TASK:
Answer these from the text on Edward David Burt below:
(a) What country is his mother from?
(b) Which certification did he attain in 2009?
(c) What constituency was he elected to represent in 2012?

SOURCE DOCUMENT:
Edward David Burt  (born 23 November 1978) is the Premier of Bermuda and leader of the Progressive Labour Party (PLP). Burt is Bermuda's youngest ever premier, having taken office at the age of 38.

Early life and career
His mother, Merlin, is from Jamaica, while his father, Gerald, is Bermudian. He is married to Kristin and has two children, Nia and Edward.

Burt attended the George Washington University in Washington, D.C., double majoring in finance and information systems and attaining a master's degree in information systems development. During his time at GW, he served as president of the George Washington University Student Association. He attained a Project Management Professional certification in 2009. He is also a licensed private pilot.

Political career
In October 2006, at the age of 28, Burt was made Chairman of the Progressive Labour Party, serving until October 2009. In 2010 he was appointed to the Senate of Bermuda, where he was given various portfolios including Junior Minister for Finance and Junior Minister of Environment, Planning and Infrastructure Strategy. In 2012, he was elected to represent the constituency of Pembroke West Central, and was re-elected with increased majorities in 2017 and 2020. Before becoming the Premier of Bermuda, Burt was Leader of the Opposition (Bermuda) from the 4 November 2016 to 18 July 2017.

MATERIAL SUPPLIED:

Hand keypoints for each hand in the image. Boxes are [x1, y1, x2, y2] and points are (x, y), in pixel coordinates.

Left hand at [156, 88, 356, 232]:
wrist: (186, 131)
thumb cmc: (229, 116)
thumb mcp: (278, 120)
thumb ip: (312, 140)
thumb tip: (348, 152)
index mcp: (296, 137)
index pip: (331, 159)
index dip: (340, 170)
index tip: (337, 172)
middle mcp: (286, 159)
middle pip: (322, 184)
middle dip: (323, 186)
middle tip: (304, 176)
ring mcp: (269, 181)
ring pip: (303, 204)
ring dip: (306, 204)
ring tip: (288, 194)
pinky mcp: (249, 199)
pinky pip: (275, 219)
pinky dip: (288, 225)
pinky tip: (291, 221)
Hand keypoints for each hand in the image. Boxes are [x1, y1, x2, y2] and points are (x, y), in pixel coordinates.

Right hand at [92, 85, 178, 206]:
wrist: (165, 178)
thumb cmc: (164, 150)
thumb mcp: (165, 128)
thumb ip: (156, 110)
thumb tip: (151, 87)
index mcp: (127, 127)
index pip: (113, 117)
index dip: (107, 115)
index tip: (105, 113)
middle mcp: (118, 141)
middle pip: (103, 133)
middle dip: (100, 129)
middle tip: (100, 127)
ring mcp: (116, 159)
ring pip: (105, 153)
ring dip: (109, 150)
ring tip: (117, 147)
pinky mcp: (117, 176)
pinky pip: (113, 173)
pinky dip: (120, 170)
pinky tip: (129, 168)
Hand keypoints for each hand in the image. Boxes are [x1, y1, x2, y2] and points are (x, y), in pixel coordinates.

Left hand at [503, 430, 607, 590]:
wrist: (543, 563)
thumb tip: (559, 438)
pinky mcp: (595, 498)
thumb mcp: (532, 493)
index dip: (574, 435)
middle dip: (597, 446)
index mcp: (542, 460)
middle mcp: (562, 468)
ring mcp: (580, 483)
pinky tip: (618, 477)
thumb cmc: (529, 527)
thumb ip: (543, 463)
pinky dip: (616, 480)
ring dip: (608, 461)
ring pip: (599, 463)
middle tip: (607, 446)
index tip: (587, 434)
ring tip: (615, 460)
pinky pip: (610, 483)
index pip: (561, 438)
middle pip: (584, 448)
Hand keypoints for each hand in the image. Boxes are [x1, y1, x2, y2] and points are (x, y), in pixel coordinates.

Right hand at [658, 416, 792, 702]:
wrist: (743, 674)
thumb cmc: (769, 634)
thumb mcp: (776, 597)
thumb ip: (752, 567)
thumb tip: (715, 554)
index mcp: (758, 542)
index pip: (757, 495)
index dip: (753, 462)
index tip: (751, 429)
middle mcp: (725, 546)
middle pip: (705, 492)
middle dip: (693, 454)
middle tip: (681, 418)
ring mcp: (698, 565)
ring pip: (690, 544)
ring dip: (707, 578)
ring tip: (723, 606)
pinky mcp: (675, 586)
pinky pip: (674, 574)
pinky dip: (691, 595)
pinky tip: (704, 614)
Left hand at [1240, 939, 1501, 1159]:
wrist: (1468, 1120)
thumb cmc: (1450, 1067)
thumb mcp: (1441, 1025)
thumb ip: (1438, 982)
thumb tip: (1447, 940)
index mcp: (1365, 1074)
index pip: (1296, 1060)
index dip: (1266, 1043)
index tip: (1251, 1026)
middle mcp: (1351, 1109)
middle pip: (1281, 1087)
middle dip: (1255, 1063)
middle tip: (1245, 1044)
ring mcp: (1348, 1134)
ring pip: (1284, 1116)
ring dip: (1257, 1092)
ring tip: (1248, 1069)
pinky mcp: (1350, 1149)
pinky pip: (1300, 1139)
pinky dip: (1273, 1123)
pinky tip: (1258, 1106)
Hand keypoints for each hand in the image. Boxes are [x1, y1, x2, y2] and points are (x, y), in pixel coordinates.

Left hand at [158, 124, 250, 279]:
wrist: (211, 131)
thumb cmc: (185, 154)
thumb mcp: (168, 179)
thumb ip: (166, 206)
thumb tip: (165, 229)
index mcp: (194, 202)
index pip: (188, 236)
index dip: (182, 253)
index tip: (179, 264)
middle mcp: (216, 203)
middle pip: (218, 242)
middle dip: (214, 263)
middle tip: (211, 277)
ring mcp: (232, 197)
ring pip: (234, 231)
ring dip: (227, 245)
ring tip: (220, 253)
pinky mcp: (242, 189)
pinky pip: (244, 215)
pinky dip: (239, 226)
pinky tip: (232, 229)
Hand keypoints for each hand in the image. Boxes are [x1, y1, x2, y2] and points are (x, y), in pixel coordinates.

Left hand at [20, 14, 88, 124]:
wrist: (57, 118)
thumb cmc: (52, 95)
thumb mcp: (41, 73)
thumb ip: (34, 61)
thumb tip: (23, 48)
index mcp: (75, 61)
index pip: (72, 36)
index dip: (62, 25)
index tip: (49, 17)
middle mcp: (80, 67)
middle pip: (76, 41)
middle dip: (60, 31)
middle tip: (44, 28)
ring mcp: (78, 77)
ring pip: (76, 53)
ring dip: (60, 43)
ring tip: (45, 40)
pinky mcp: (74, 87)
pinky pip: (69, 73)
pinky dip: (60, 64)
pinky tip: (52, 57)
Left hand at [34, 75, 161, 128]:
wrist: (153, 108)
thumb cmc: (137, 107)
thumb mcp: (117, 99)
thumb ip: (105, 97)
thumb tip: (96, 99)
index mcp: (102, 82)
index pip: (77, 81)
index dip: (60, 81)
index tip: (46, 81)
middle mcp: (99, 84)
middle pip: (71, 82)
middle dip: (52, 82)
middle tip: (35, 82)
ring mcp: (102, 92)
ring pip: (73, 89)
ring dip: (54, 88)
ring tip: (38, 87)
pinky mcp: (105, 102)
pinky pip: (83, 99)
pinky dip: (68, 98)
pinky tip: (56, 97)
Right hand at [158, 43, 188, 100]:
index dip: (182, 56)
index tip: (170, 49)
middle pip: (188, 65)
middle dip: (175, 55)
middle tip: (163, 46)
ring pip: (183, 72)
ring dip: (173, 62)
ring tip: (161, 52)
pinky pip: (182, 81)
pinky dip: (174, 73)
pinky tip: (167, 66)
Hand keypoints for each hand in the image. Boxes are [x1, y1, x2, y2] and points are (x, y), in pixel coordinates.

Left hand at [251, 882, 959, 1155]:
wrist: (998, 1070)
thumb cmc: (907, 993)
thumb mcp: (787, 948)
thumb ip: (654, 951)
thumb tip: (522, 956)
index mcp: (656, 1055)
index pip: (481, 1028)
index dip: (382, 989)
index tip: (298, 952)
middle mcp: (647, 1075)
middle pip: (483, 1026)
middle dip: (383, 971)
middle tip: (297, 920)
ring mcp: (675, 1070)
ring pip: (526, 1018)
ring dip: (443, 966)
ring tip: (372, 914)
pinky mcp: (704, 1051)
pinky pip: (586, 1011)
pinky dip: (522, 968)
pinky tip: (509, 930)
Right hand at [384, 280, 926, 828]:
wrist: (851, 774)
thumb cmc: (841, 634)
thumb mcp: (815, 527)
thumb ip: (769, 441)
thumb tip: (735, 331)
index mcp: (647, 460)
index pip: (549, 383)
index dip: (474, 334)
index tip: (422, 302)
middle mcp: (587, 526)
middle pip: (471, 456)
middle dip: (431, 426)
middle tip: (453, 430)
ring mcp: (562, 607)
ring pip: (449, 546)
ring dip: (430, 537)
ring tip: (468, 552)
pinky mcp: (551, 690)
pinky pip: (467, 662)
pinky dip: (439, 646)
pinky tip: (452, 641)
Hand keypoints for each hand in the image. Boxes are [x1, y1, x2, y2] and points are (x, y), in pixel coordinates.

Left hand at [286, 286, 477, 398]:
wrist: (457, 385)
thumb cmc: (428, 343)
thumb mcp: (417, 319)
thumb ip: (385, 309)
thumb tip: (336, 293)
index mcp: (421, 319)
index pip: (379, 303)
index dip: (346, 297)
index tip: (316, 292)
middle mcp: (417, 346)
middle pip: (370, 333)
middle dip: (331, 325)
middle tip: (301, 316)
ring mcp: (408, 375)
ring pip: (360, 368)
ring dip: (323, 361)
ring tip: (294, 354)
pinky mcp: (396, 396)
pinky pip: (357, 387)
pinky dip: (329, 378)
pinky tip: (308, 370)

TASK OUTPUT:
(a) Jamaica
(b) Project Management Professional
(c) Pembroke West Central